If the sheriff’s sale proceeds, back taxes also must be paid for the property to revert back to the chamber arm or be sold to another outside entity, the sheriff’s office said.
The annex property was pulled from two back-tax auctions — which are handled by tax claim, not the sheriff’s office — in recent years.
The first auction was in 2014.
G2A-B entered into a repayment plan to obtain removal from that auction. It paid $13,137 toward the debt at that time but failed to make required additional payments, tax claim records show.
Tax claim again listed the property in last September’s auction due to the defaulted repayment agreement, but G2A-B successfully convinced the county court to grant temporary reprieve from that sale.
G2A-B argued in its court filing that the county assessor’s office never sent a change-of-assessment notice informing the entity the property was returning to taxable status around the time it was purchased from the Greater Wilkes-Barre Development Corp.
“Had the change of notice been received, the petitioner would have promptly filed an interim tax appeal to reduce the assessment,” its filing said.
Nearly $25,000 of the back taxes owed are for 2012.
County Assessment Director Anthony Alu contested the allegation about the mailing Monday. He said office records show a change-of-assessment notice was sent to G2A-B on June 4, a month after its purchase deed was recorded, indicating the property was switching to taxable status and stating the deadline to appeal.
G2A-B filed an appeal for 2013 and the county assessment appeals board reduced the property’s value from $1.622 million to $250,000 from that year forward.
As part of its argument for removal from last fall’s tax auction, G2A-B told the court it planned to promptly pursue a court action seeking permission to file a special assessment appeal covering only 2012. This type of action may be granted when a filer shows there were “extraordinary circumstances involving fraud,” it said.
The county’s alleged failure to mail a change-of-assessment notice may be “deemed the equivalent of fraud,” its filing said.
However, there were no subsequent filings showing G2A-B pursued this action seeking a special assessment appeal for 2012.
The 29,522-square foot Classical Revival-style annex was built in 1912 as an Elks Lodge and acquired by the Hotel Sterling’s owners around World War II, when it took on its annex name, a chamber representative has said.
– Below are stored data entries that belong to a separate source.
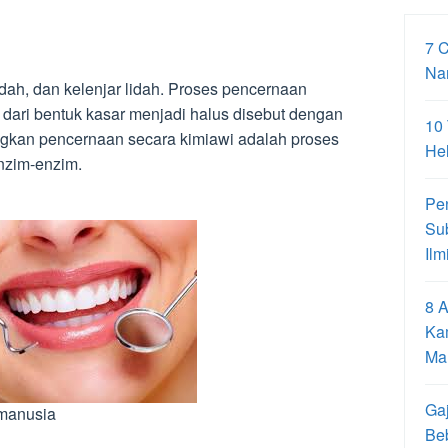
7 
Na
idah, dan kelenjar lidah. Proses pencernaan
ri bentuk kasar menjadi halus disebut dengan
10
gkan pencernaan secara kimiawi adalah proses
Hel
nzim-enzim.
Pe
Su
Ilm
8 A
Ka
Ma
Gaj
 manusia
Be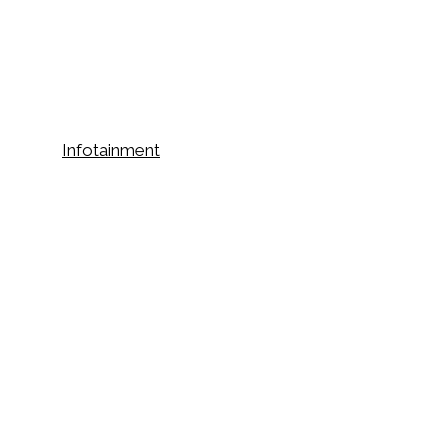
Infotainment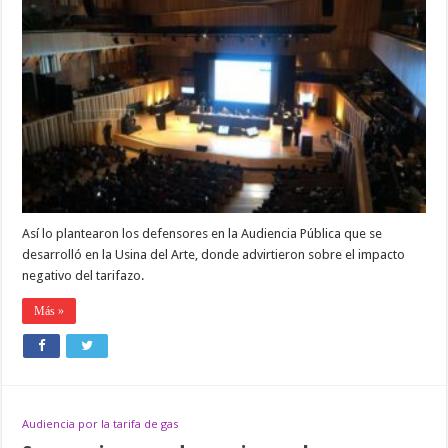
del
Pueblo
piden
que
se
reconozcan
los
servicios
energéticos
como
«derechos
humanos»
Así lo plantearon los defensores en la Audiencia Pública que se
desarrolló en la Usina del Arte, donde advirtieron sobre el impacto
negativo del tarifazo.
Más »
Audiencia por la tarifa de gas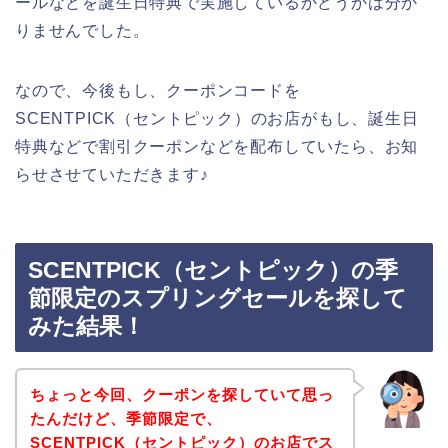
ールなどを誕生日特典で実施しているかどうかは分か
りませんでした。
なので、今後もし、クーポンコードを
SCENTPICK（セントピック）のお店がもし、誕生日
特典などで割引クーポンなどを配布していたら、お知
らせさせていただきます♪
SCENTPICK（セントピック）の季
節限定のスプリングセールを探して
みた結果！
ちょっと今回、クーポンを探していて思っ
たんだけど、季節限定で、
SCENTPICK（セントピック）のお店でス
The building was used as an ancillary ballroom and meeting space for the hotel before serving as a Luzerne County Community College campus in the late 1960s and 70s. Offices later were housed there. The annex has been vacant since plans to turn it into a college art museum or art gallery died in the early 1990s.
The chamber purchased the annex for $125,000 in 2004 using a county community development loan. The chamber mothballed and secured the structure so it wouldn’t continue to deteriorate while options were explored.
The city owns the vacant Hotel Sterling lot next door and is trying to seek interested private developers.